我组对具有孔内/上孔结构的分级设计的纳米通道系统进行了总结。

生物离子通道具有结构、组成和电荷分布不对称的特点，具有优越的可控离子传输特性，如离子选择性、离子门控和离子整流。生命通过这些通道执行各种活动，包括信号转导、细胞运动、质能传递。受此启发，研究人员从未停止过对可以实现类似功能的人工离子通道的研究。尽管在许多领域进行了成功的探索，但目前均质纳米通道尚未提供与天然纳米通道相比的足够回报。然而，值得庆幸的是，分级设计的异质纳米通道由于其优异的离子选择性、渗透性和整流特性而逐渐走上舞台，因此在选择性离子输运、能量转换、生物分子分离和检测等领域一直闪耀着光辉，我们简要回顾了在孔内孔和孔上孔结构方面的分级设计的纳米通道系统最新进展，重点介绍了其有前景的应用，包括离子选择性传输、渗透能转换、分离和生物传感。最后，还讨论了当前的挑战和可能的解决方案，以推进分级纳米通道系统的设计和应用。

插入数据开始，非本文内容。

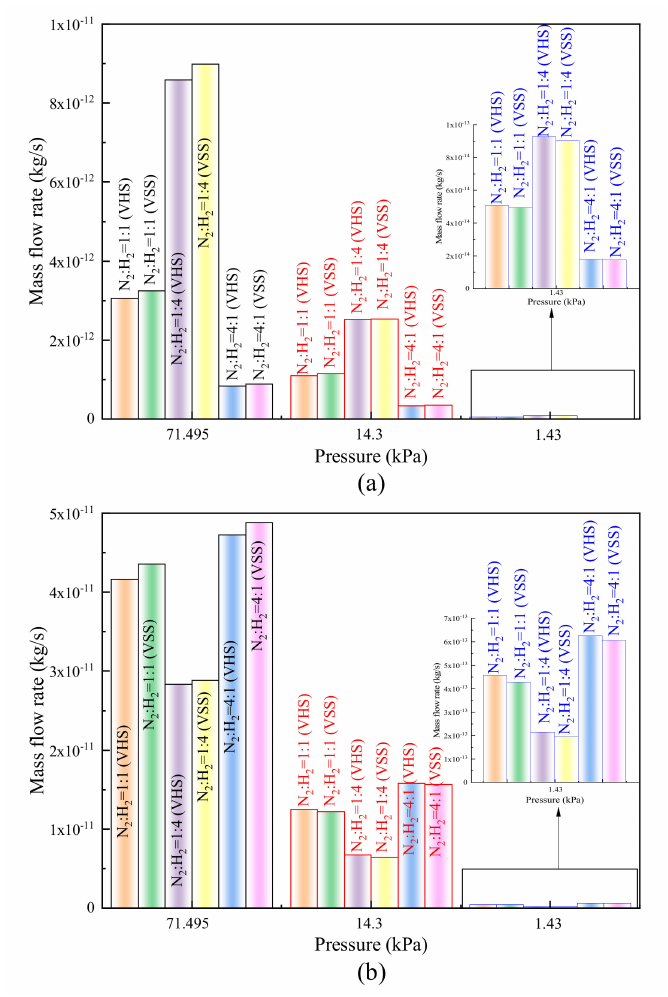
Figure 9. Mass flow rates for di ff erent pressures. ( a ) Mass flow rates of H 2 for di ff erent pressures, ( b ) mass flow rates of N 2 for di ff erent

Hierarchically engineered nanochannel systems with pore-in/on-pore structures

Minmin Li, Yuchen Cao, Yuting Xiong*, and Guangyan Qing*

NPG Asia Materials  2022, 15, 16

DOI: 10.1038/s41427-022-00451-y

Biological ion channels featuring asymmetries in structure, composition, and charge distribution have superior controllable ion transport properties, such as ion selectivity, ion gating, and ion rectification, by which life executes diverse activities including signal transduction, cell motility, mass and energy transfer. Inspired by this, researchers have never stopped pursuing artificial ion channels that can achieve comparable functions. Despite successful explorations in many fields, current homogeneous nanochannels, however, have not yet offered sufficient rewards comparable to those of their natural counterparts. Yet the great thing is that the hierarchically engineered heterogeneous nanochannels have gradually come onto the stage because of their excellent ion selectivity, permeability, and rectification properties, and thus have been shining brilliantly in fields like selective ion transport, energy conversion, biomolecular separation, and detection, etc. In this article, we briefly review the recent advances of hierarchically engineered nanochannel systems in terms of pore-on-pore and pore-in-pore structures, with the emphasis on the promising applications, including ion selective transport, osmotic energy harvesting, separation and biosensing. Finally, current challenges and conceivable solutions are also discussed to advance the design and applications of hierarchical nanochannel systems.